- Excerpt to read:

=== Begin Enclosure ===

The E4300’s full-size keyboard has its keys in all the standard positions. Touch typists who like a highly tactile feel will prefer the Lenovo X300’s springy keys, but can still thrive with the E4300’s decent, if unremarkable, feedback.



Like its main competitor, the E4300 offers both a pointing stick and a touchpad. The tiny touchpad offers little surface area for movement, though tweaking its driver settings made it easy enough to navigate. The pointing stick affords greater accuracy, but its rubber nub is indented in a way that makes it both coarse and slippery at the same time. We found our finger slipping frequently as we tried to move around the desktop.


The 13.3-inch, LED-backlit display offers impressively bright, vibrant images and strong viewing angles. Watching a DVD of Star Wars: A New Hope, we were pleasantly surprised by the trueness of the blacks in outer space scenes and the brilliant fidelity of other colors like the blue sky over Tatooine or the gold metal on C-3PO’s chassis. At half-brightness, the screen was well illuminated; at 100 percent, it was overkill.


Like many 13.3-inch displays with 16:10 aspect ratios, the E4300’s screen has a native resolution of 1280 x 800. However, we would have preferred the larger workspace provided by a 1440 x 900-pixel resolution, something the E4300’s main competitors, the Lenovo ThinkPad X300 and X301, both offer.

=== End Enclosure ===

- Data supplied:
=== Begin Enclosure ===

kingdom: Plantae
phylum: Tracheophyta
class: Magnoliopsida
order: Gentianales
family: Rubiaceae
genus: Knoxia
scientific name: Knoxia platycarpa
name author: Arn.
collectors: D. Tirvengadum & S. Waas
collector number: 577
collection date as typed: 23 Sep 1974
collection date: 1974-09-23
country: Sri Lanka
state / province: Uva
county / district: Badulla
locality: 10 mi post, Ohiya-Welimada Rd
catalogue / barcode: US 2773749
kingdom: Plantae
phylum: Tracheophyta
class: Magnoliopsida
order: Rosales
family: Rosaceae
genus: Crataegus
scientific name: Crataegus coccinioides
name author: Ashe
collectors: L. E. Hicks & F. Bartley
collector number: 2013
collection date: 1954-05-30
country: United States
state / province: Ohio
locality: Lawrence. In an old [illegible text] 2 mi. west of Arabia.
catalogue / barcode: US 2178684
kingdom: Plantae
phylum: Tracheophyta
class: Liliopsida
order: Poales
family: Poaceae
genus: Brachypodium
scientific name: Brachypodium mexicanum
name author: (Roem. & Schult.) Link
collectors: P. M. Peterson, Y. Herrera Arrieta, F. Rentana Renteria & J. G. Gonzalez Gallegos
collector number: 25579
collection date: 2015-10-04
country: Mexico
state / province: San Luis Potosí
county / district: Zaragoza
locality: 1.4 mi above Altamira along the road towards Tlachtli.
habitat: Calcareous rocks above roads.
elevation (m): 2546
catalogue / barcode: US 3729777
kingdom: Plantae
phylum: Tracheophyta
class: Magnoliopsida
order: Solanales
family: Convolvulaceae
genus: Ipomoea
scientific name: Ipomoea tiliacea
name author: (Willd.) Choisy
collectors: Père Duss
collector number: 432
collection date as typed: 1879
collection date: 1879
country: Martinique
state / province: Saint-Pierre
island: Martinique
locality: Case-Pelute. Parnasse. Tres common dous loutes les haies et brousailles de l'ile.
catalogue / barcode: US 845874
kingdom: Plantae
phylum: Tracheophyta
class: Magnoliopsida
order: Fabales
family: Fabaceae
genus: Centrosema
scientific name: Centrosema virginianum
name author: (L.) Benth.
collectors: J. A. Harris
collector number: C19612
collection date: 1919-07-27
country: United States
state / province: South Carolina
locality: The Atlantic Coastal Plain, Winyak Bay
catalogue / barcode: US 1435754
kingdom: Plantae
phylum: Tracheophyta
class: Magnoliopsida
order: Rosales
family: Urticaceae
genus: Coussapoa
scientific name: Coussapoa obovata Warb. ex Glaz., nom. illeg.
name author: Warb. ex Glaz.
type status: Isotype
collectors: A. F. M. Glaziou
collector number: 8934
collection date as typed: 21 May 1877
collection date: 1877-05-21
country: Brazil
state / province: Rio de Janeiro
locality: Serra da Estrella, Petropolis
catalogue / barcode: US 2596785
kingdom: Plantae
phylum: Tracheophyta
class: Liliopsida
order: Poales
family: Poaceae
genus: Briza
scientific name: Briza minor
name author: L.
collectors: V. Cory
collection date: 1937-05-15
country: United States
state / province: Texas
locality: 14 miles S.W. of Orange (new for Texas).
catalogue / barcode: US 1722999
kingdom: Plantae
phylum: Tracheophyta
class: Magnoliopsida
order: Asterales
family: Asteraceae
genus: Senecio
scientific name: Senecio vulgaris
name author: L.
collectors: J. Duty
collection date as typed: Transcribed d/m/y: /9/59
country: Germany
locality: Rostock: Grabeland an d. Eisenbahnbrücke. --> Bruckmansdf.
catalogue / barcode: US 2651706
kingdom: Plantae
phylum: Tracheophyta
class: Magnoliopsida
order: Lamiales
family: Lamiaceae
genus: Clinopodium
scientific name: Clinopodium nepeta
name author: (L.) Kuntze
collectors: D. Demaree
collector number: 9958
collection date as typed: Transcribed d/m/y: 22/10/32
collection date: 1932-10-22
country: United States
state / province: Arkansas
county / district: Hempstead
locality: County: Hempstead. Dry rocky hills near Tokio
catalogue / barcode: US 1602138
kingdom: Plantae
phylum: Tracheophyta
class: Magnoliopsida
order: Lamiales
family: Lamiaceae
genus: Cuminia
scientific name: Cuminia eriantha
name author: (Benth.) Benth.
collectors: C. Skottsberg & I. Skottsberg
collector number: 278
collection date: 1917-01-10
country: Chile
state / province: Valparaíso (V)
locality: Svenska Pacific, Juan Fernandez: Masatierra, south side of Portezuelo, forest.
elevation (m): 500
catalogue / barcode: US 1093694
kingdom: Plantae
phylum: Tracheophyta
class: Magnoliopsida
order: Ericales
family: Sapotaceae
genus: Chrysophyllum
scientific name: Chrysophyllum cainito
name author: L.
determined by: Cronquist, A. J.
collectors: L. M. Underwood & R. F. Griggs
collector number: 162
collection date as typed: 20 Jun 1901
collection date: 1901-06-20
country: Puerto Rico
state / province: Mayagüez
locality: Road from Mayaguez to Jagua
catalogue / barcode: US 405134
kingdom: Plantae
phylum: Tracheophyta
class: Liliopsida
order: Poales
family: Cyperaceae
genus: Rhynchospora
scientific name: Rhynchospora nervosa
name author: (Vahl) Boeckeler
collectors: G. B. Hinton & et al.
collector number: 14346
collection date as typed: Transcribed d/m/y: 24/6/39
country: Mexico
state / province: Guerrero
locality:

=== End Enclosure ===

- Task requirements:
1. According to the laptop review, what is the native resolution of the E4300's screen?
2. From the laptop review, reproduce word for word the stretch from "Like many 13.3-inch" through "X301, both offer.".

- Answers to this exercise:
1. 1280 x 800

2.
Like many 13.3-inch displays with 16:10 aspect ratios, the E4300’s screen has a native resolution of 1280 x 800. However, we would have preferred the larger workspace provided by a 1440 x 900-pixel resolution, something the E4300’s main competitors, the Lenovo ThinkPad X300 and X301, both offer.